1. Potts, Jessica MSN, RN, NE-BC
  2. Brouder, Pamela MSN, RN, NE-BC
  3. Helm, Sarah MBA
  4. Leach, Kathy PhD, RN


OBJECTIVE: The purpose of this research study was to design and pilot a predictive hiring model to improve the hospital's operational vacancy rate and reduce premium pay expenses.


BACKGROUND: According to Purcell, the average nursing turnover rate is at 18.2%, and the new-graduate nurse turnover rate is higher at 35%. With turnover rates high for nurses, the importance of recruiting, hiring, and training the new nurse needs to be completed as soon as possible. Often, a nurse manager cannot interview and hire into a position until it is vacated. Premium pay including overtime is typically used to cover the time from the position being vacated until the next nurse is trained.


METHODS: This was a pretest/posttest design with a predictive hiring model intervention. The intervention was a 3-pronged approach that consisted of a strategy for recruiting graduate nurses, hiring to operation vacancy rates, and utilizing a predictive hiring method. Operational vacancy is a calculation to determine if a department has the right amount of hired labor available to work scheduled shifts without having to routinely rely on agency nurses and/or premium pay. These are people ready to work.

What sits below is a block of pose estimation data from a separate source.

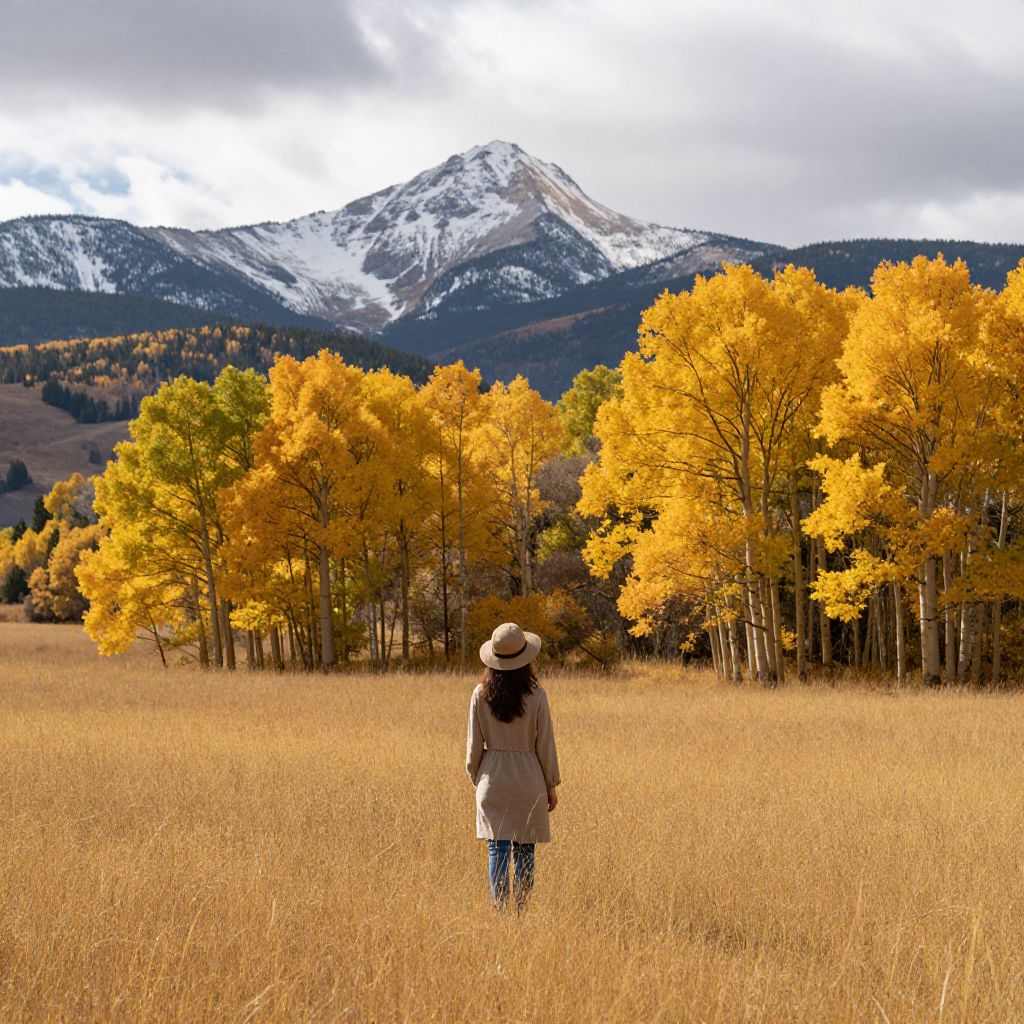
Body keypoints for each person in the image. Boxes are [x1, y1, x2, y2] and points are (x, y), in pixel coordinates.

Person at [466, 621, 561, 912]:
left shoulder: (480, 694)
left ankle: (501, 913)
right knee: (525, 850)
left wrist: (478, 778)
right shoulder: (537, 696)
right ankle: (521, 911)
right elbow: (545, 745)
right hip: (529, 781)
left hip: (491, 780)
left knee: (497, 849)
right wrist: (551, 784)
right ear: (525, 659)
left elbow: (473, 749)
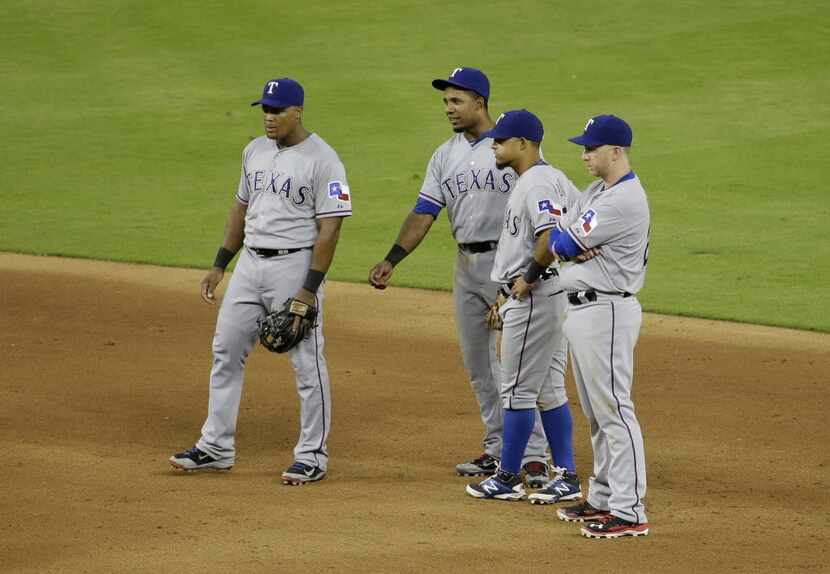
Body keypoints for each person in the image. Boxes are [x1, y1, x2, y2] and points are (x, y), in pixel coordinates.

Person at [368, 68, 550, 486]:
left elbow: (543, 196)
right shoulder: (444, 155)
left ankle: (536, 456)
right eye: (446, 102)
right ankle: (498, 448)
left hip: (510, 265)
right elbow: (424, 213)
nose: (448, 109)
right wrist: (392, 259)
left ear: (479, 103)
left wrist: (529, 271)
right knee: (479, 365)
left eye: (456, 101)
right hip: (466, 266)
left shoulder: (511, 146)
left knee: (514, 363)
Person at [169, 77, 352, 486]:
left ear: (298, 111)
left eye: (277, 110)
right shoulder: (254, 151)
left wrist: (309, 289)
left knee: (306, 361)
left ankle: (312, 455)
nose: (269, 118)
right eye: (265, 110)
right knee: (225, 350)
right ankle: (216, 447)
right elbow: (240, 209)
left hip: (294, 267)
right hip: (249, 265)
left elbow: (331, 229)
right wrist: (220, 263)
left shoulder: (324, 160)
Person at [464, 110, 583, 503]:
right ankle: (565, 475)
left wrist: (527, 278)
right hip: (549, 295)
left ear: (524, 144)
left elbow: (550, 237)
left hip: (535, 297)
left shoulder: (536, 183)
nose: (494, 145)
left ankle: (508, 477)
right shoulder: (554, 179)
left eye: (501, 139)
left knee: (515, 391)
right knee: (549, 389)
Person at [550, 115, 651, 538]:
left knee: (614, 409)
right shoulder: (597, 191)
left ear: (616, 151)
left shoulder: (620, 201)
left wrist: (570, 245)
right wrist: (569, 244)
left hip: (607, 311)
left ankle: (630, 511)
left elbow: (563, 243)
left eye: (591, 148)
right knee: (595, 411)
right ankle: (605, 496)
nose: (584, 155)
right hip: (585, 312)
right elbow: (558, 232)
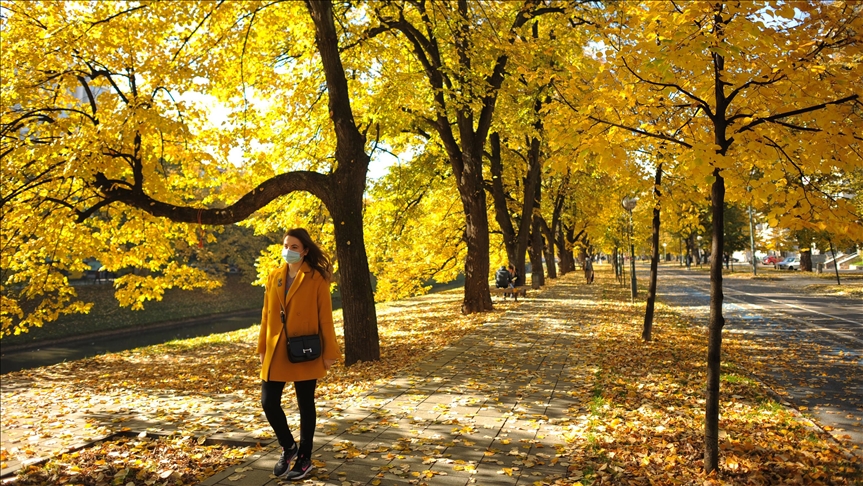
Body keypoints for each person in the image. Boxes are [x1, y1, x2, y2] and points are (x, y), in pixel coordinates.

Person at [258, 228, 341, 480]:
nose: (289, 251)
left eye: (295, 247)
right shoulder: (274, 276)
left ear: (305, 251)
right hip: (276, 349)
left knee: (306, 404)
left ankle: (305, 458)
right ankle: (288, 446)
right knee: (268, 401)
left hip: (305, 349)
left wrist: (329, 352)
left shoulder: (316, 278)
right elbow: (265, 315)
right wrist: (262, 348)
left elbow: (325, 318)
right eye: (286, 245)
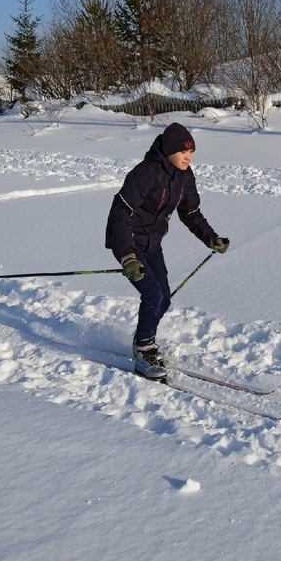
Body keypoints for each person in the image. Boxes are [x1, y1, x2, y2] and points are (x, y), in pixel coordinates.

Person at [105, 122, 230, 379]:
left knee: (164, 297)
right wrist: (128, 256)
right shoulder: (145, 173)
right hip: (128, 242)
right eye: (184, 151)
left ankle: (143, 338)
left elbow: (190, 212)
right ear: (169, 150)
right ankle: (143, 350)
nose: (189, 157)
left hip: (153, 243)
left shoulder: (184, 176)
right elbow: (120, 212)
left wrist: (210, 238)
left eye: (192, 152)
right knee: (152, 294)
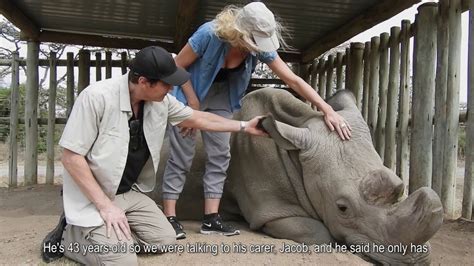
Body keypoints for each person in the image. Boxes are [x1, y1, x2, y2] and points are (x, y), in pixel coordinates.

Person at [40, 46, 267, 265]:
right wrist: (105, 206)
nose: (171, 89)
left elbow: (198, 118)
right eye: (166, 84)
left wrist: (245, 125)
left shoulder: (161, 101)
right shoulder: (96, 97)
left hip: (127, 193)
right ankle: (68, 237)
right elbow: (71, 157)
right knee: (122, 261)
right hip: (95, 195)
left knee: (164, 239)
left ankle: (112, 239)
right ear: (143, 82)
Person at [162, 2, 352, 239]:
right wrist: (192, 103)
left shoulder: (259, 47)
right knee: (182, 155)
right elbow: (176, 67)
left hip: (223, 96)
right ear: (240, 33)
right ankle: (169, 217)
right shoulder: (208, 34)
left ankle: (211, 219)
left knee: (221, 156)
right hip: (189, 92)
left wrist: (327, 109)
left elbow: (292, 80)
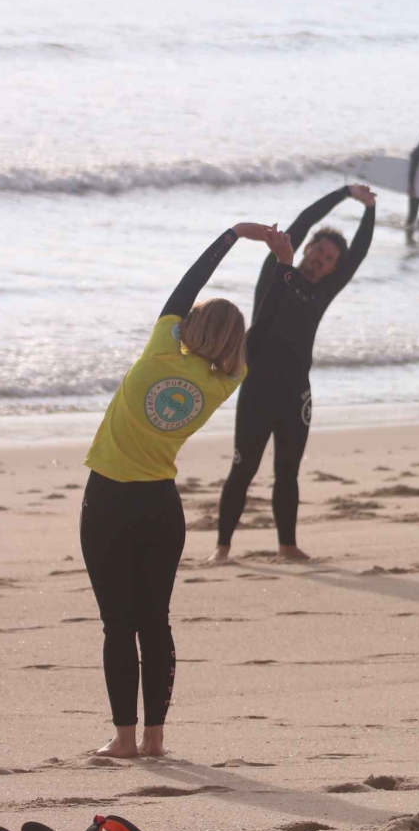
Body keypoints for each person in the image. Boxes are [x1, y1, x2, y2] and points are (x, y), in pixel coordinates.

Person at [81, 221, 278, 756]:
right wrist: (279, 264)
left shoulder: (161, 351)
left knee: (117, 624)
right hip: (159, 509)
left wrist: (232, 236)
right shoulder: (224, 382)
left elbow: (187, 284)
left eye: (191, 316)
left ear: (193, 326)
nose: (183, 315)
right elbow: (268, 323)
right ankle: (155, 740)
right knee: (154, 623)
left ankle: (123, 739)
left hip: (108, 501)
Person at [211, 184, 378, 564]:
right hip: (256, 389)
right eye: (318, 250)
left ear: (334, 267)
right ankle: (221, 548)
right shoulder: (276, 270)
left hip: (296, 395)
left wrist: (369, 210)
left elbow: (361, 251)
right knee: (243, 469)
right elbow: (303, 222)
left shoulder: (324, 291)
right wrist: (344, 192)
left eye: (330, 257)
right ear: (304, 249)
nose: (321, 257)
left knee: (287, 471)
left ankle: (287, 546)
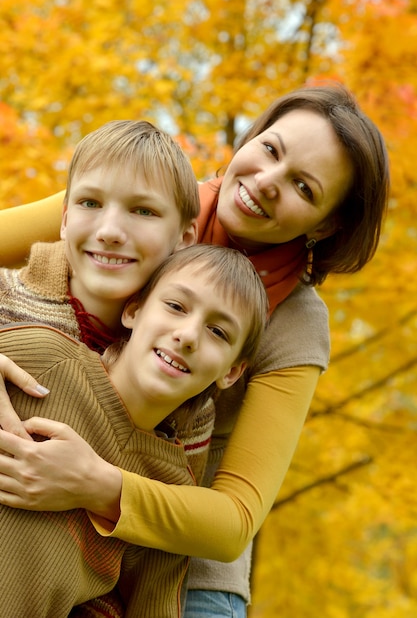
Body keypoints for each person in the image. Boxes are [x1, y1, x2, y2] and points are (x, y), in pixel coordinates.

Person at [0, 83, 390, 617]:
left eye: (303, 186)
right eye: (272, 150)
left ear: (325, 224)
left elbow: (233, 520)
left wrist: (95, 483)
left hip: (179, 540)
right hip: (48, 460)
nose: (268, 182)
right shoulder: (145, 199)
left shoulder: (298, 324)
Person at [0, 243, 269, 618]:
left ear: (232, 372)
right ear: (134, 309)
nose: (188, 335)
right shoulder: (42, 359)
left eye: (218, 332)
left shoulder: (170, 492)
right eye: (176, 306)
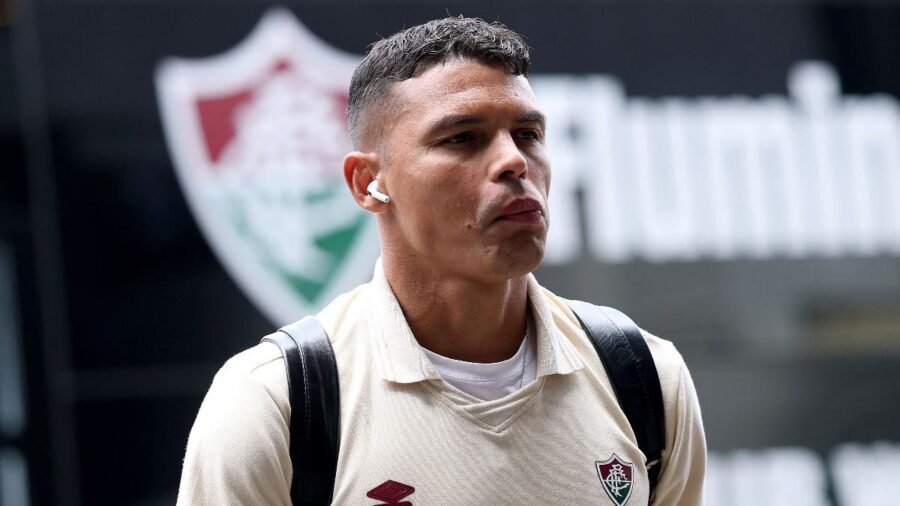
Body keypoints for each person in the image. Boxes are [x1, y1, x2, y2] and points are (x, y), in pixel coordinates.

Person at [177, 16, 706, 505]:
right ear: (368, 183)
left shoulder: (644, 378)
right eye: (462, 138)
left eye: (528, 134)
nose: (514, 161)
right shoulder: (274, 402)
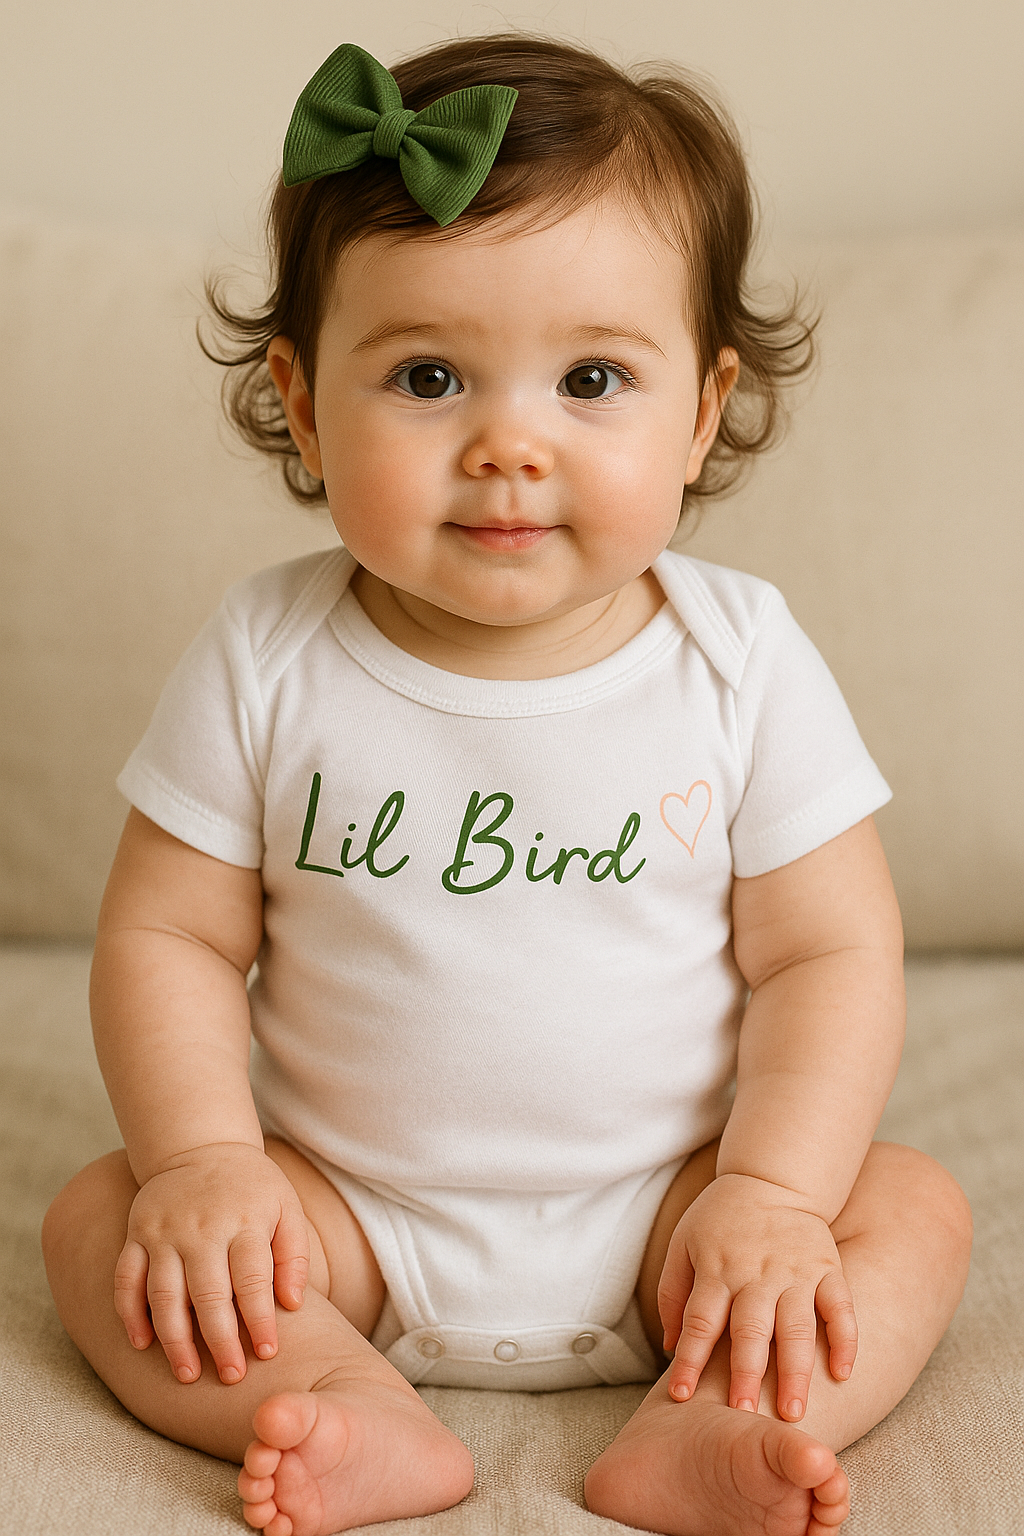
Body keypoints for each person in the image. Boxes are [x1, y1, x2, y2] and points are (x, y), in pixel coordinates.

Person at [42, 34, 972, 1536]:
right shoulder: (267, 654)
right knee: (103, 1217)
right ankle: (336, 1396)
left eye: (592, 378)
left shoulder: (740, 658)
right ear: (302, 400)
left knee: (913, 1209)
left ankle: (714, 1420)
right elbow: (170, 935)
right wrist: (205, 1163)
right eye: (428, 377)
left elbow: (828, 952)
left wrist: (776, 1195)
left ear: (701, 411)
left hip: (680, 1218)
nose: (509, 447)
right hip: (341, 1221)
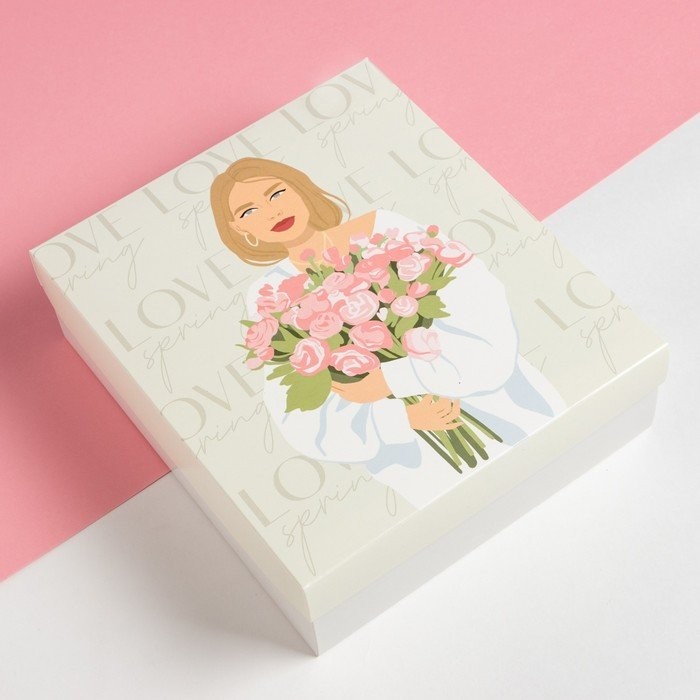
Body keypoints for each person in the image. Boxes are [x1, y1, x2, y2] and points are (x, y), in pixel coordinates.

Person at [210, 157, 568, 509]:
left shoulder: (385, 231)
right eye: (249, 212)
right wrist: (399, 418)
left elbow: (480, 309)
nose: (271, 212)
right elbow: (295, 407)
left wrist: (394, 379)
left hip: (505, 405)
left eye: (276, 193)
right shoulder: (269, 294)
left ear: (300, 187)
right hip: (419, 462)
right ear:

RESULTS: The hospital significantly decreased premium pay and eliminated the use of agency nurses by implementing a predictive hiring model tailored to the department's operational vacancy.


CONCLUSIONS: A predictive model is a useful vehicle in assisting nurse managers to plan and replace positions more quickly. The model needs continued testing to support application beyond the testing site.